Adicionalmente, encontra-se em vias de publicação uma diretiva europeia que tem em vista alargar o âmbito do licenciamento ambiental das explorações pecuárias, de modo a abranger os bovinos e, inclusivamente, as pequenas unidades de monogástricos. A eventual aplicação desta diretiva irá trazer uma maior carga burocrática para os agricultores, especialmente gravosa para os de menor dimensão, e, consequentemente, irá elevar os custos de produção, favorecendo assim ainda mais a concorrência dos países terceiros.

As medidas restritivas supramencionadas trazem-me à memória um comentário feito a propósito da exploração de gás natural pelo atual Ministro da Economia, que lamentava o que dizia ser «uma espécie de clima de hostilidade em relação às empresas, mas são elas que criam riqueza».

E a presente situação portuguesa – agravada com a pandemia de covid-19 e a guerra na Ucrânia – carateriza-se por um fraco crescimento económico, decorrente de uma baixa produtividade, para além de ser afetada pelas debilidades que afligem a generalidade dos países da UE – defesa militar, energia, indústria, digital, segurança alimentar – e que porventura irão pôr fim à atual globalização.

É notável o desenvolvimento do Estado-Providência (saúde, ensino, segurança social) após o 25 de Abril, bem como a melhoria das habitações, da rede viária (atualmente uma das melhores da UE) e da alimentação (quase duplicou a capitação energética, criando mesmo um problema de saúde anteriormente impensável: o excesso de peso registado numa percentagem elevada da população).

Mas este quadro de progresso social não tem sido apoiado num crescimento económico consentâneo.
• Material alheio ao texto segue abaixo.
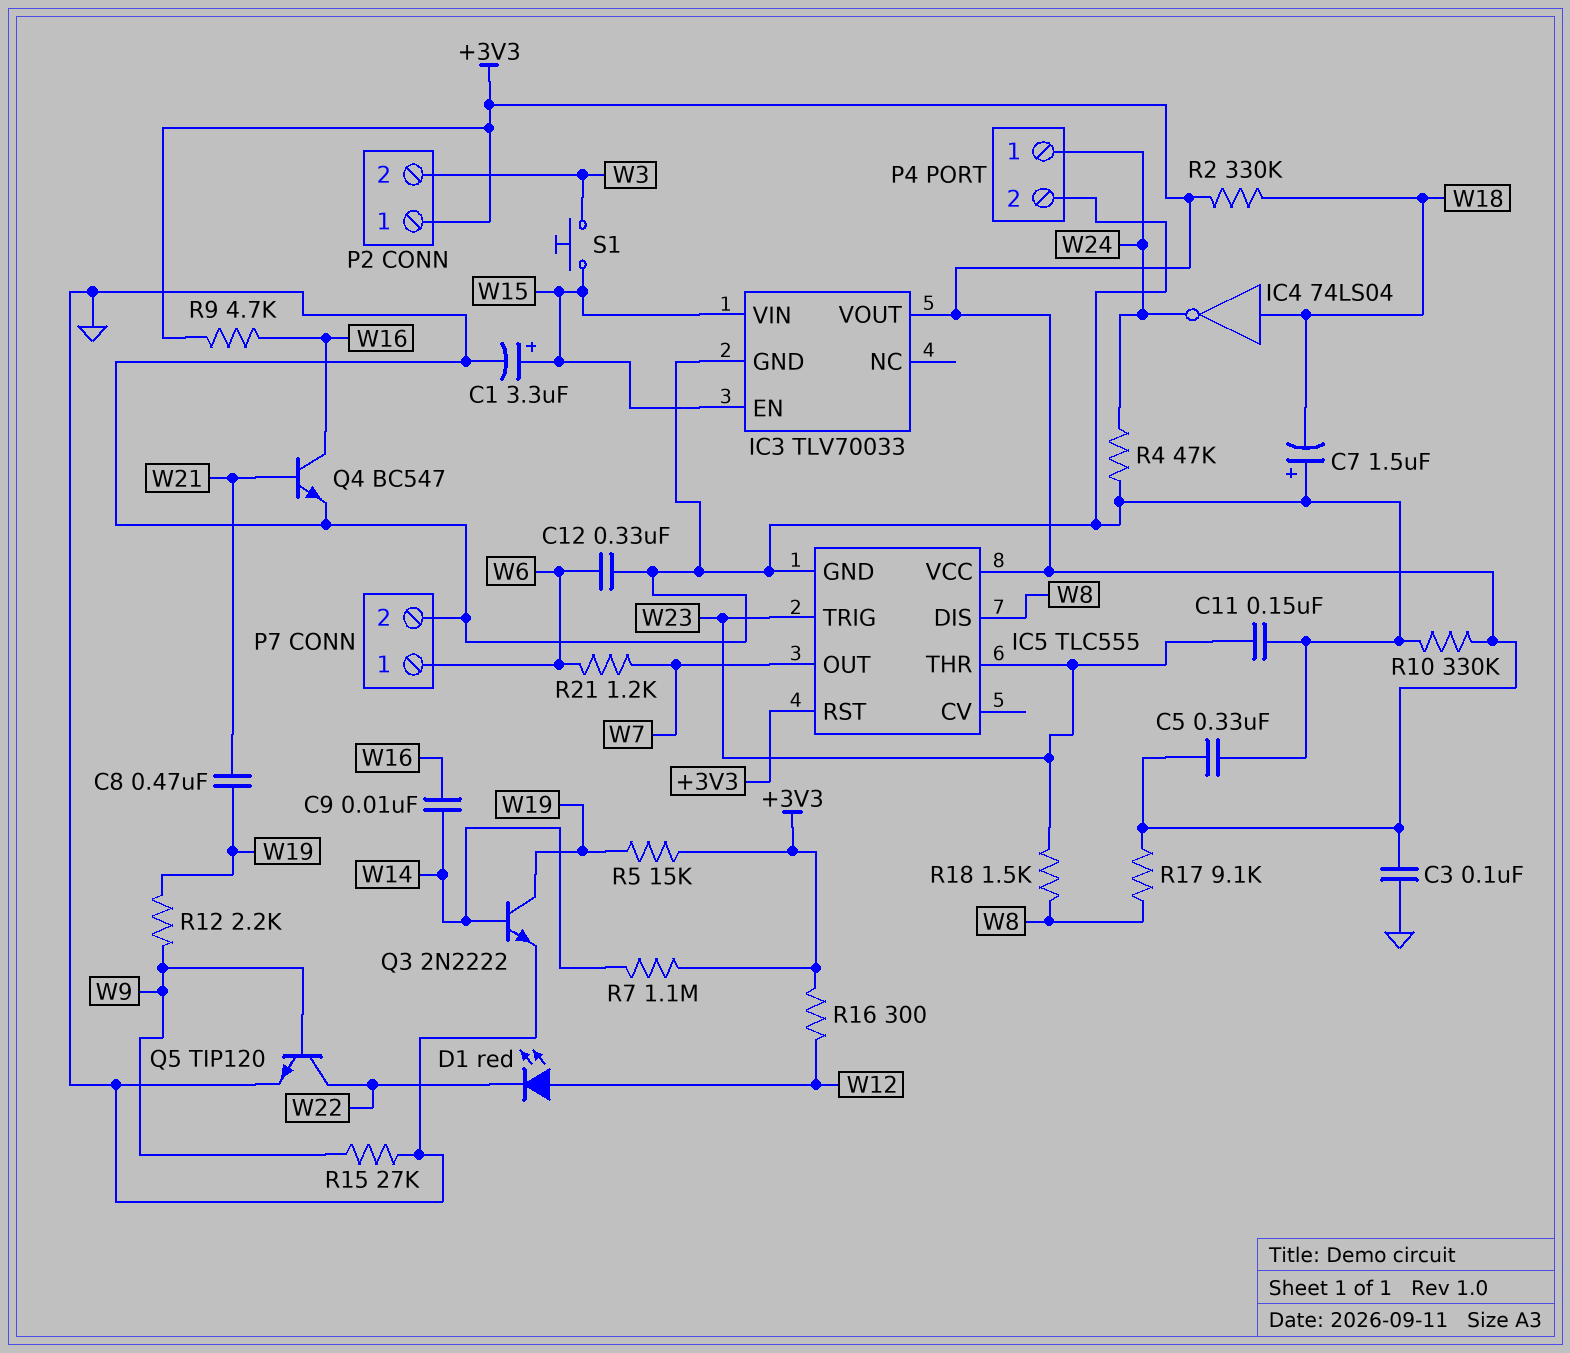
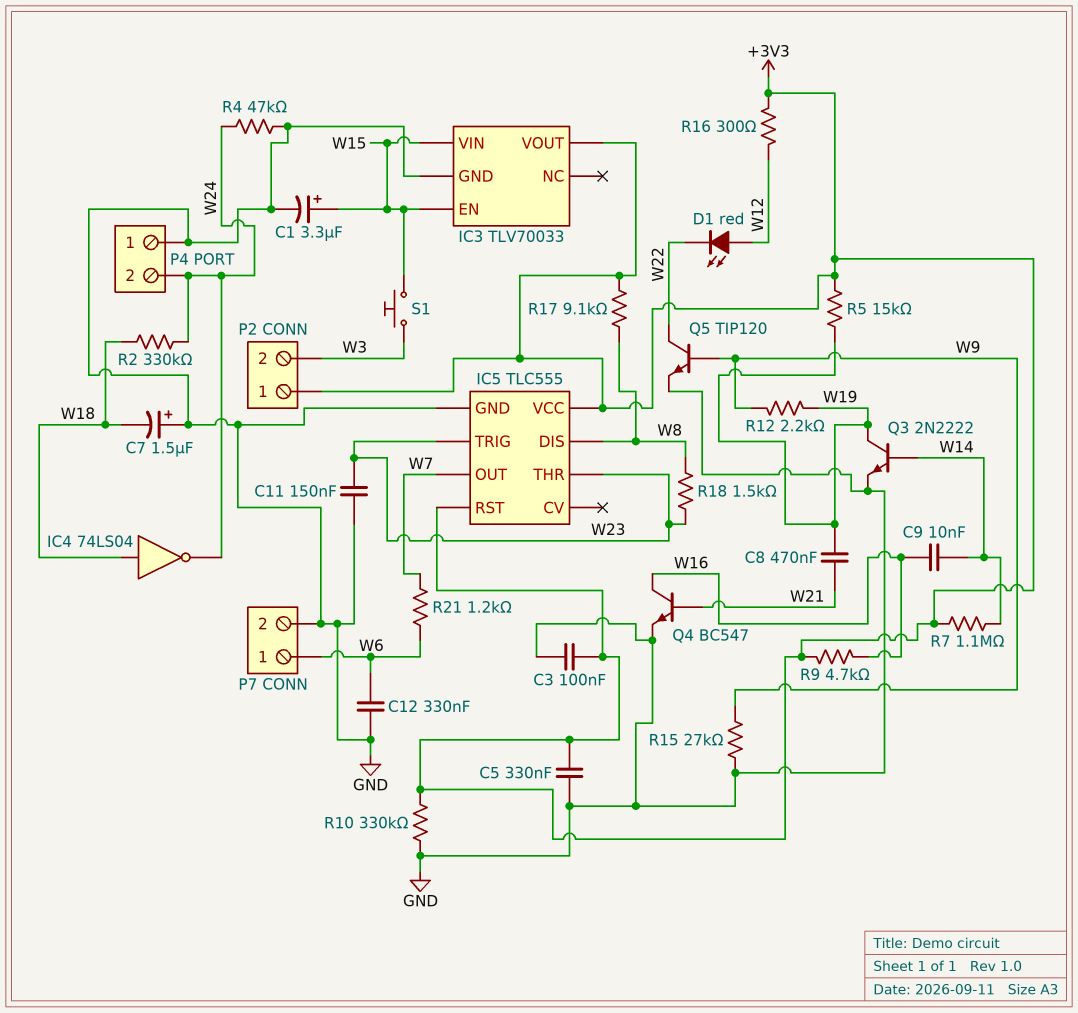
P4 pin 1: W24 -> GND
P4 pin 2: GND -> W24
R2: 330k (+3V3, W18) -> 330k (W18, W24)

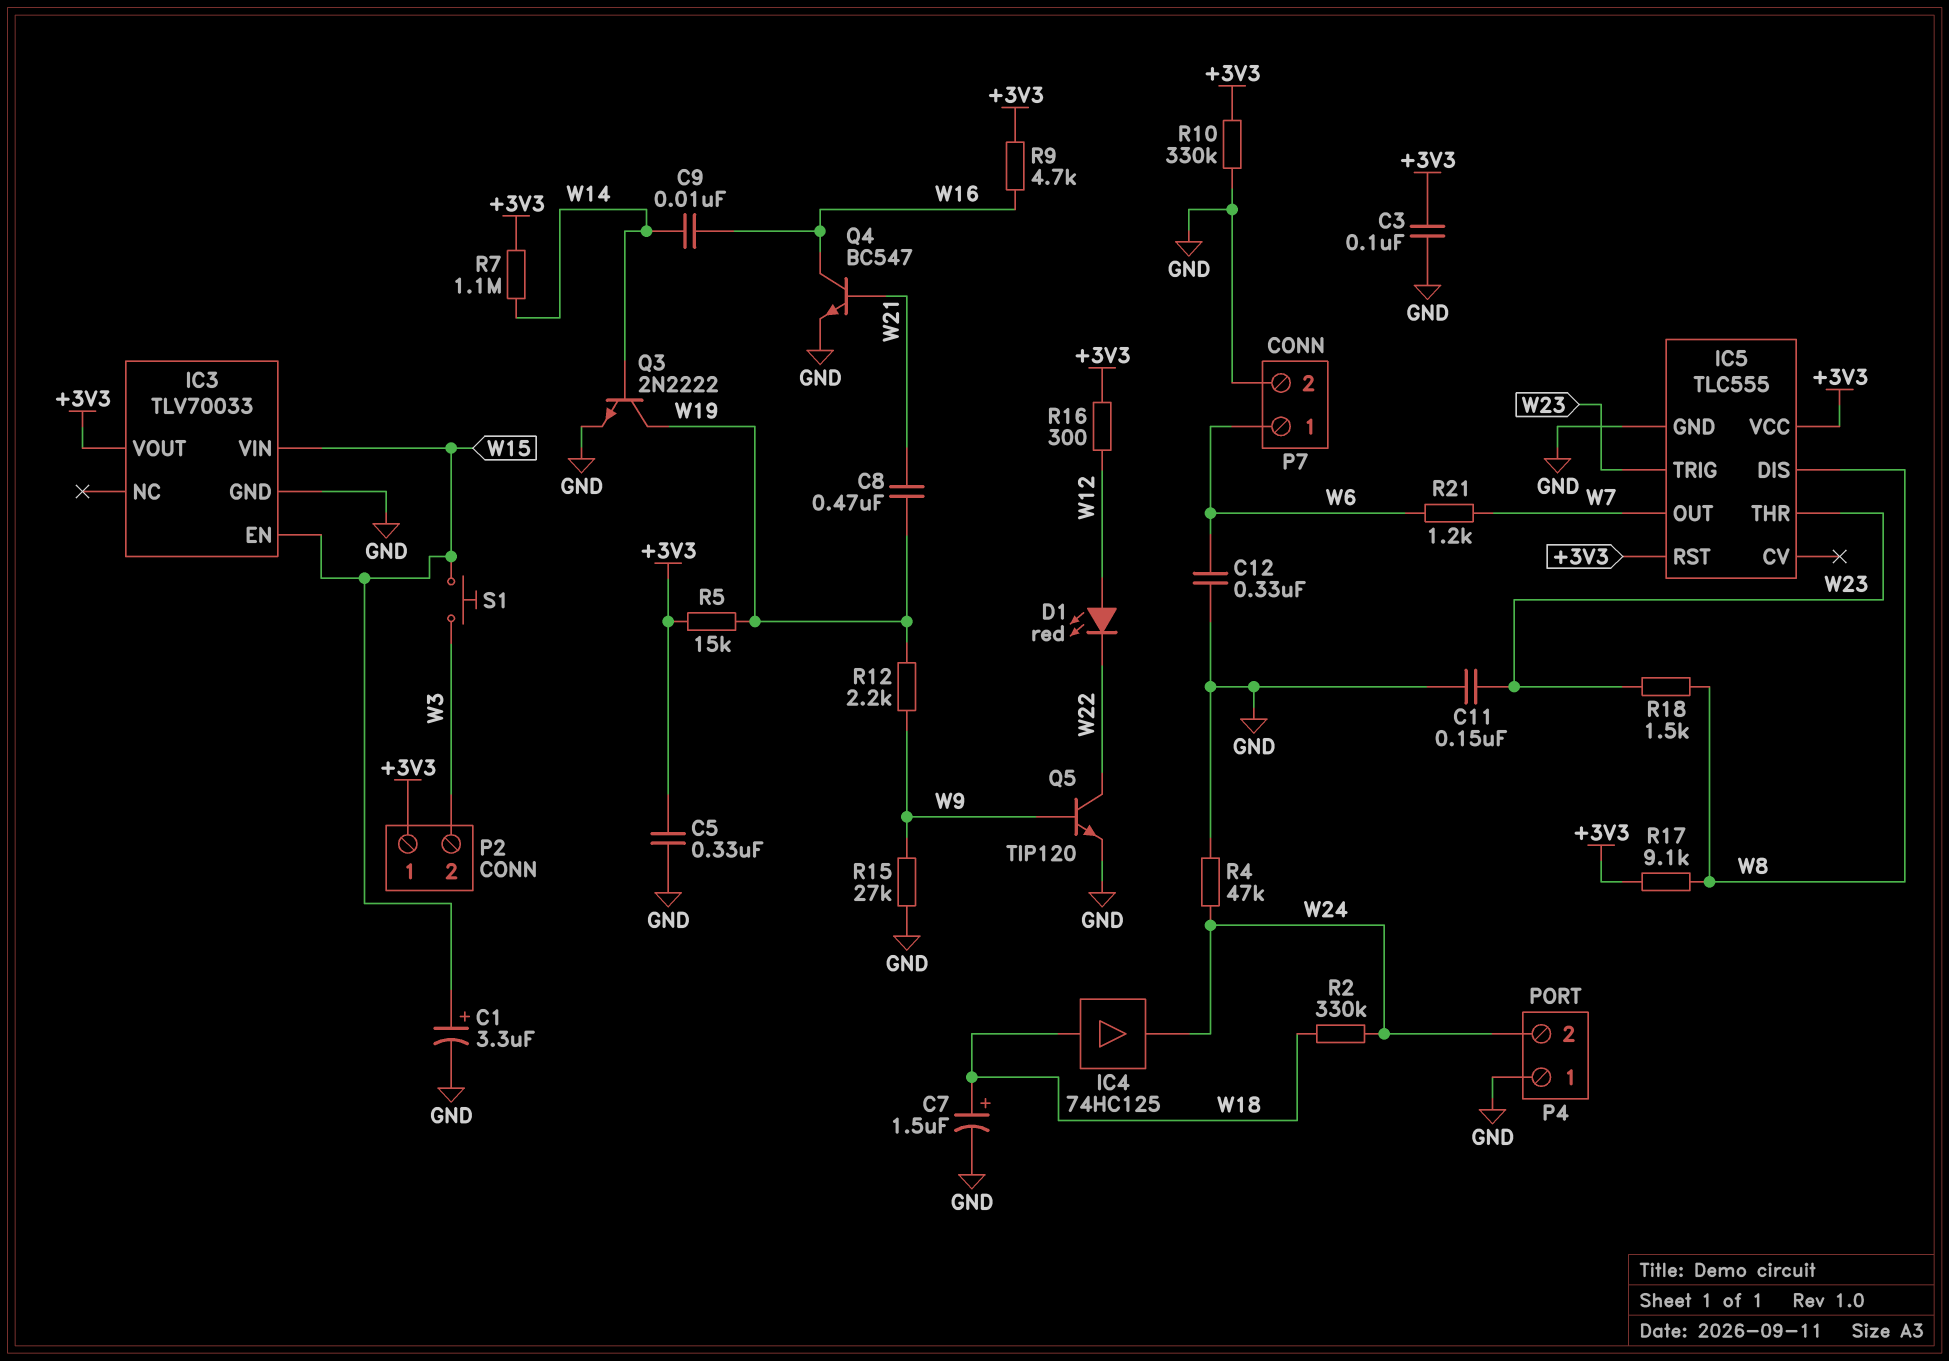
C7: 1.5uF (plus GND, minus W18) -> 1.5uF (plus W18, minus GND)
IC4: NOT 74LS04 (in W18, out W24) -> buffer 74HC125 (in W18, out W24)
A este propósito importa trazer à colação uma “lei de ferro” da economia: não se dispondo de riquezas naturais, só é possível elevar o nível de vida de uma população aumentando a produtividade do trabalho; esta depende do investimento produtivo, quer dizer, da disponibilidade de maquinaria e equipamento por trabalhador, que no caso português é francamente inferior à média europeia. Cabe notar que, em relação à média da UE, desde os anos 70 a recuperação da nossa produtividade foi de apenas 5%, sendo que tem vindo a piorar desde 1992.

O exemplo irlandês, em que foram criadas condições atrativas para o investimento produtivo, nomeadamente por parte de empresários com capacidade para penetrarem nos mercados estrangeiros, parece-me ser o cenário que melhor pode afastar o risco de insolvência do nosso País, a não ser que se venha a constituir uma Federação europeia, em que os países pobres passem a ser alimentados por transferências de rendimentos.

Mas, de imediato, parece pertinente considerar que nos encontramos a viver em economia de guerra, com subida significativa do custo dos fatores de produção e dos alimentos, pelo que seria avisado não agravar a burocracia, como por exemplo se referiu anteriormente a propósito do sector da produção animal. Também conviria rever a Estratégia do Prado ao Prato, de modo a não diminuir a produção de alimentos, pois é provável que se venha a caminhar para o aumento da soberania alimentar da União Europeia, para além do dever em apoiar países terceiros com graves carências neste domínio.

* Engenheiro Agrónomo, Ph. D. Artigo publicado originalmente no Agroportal.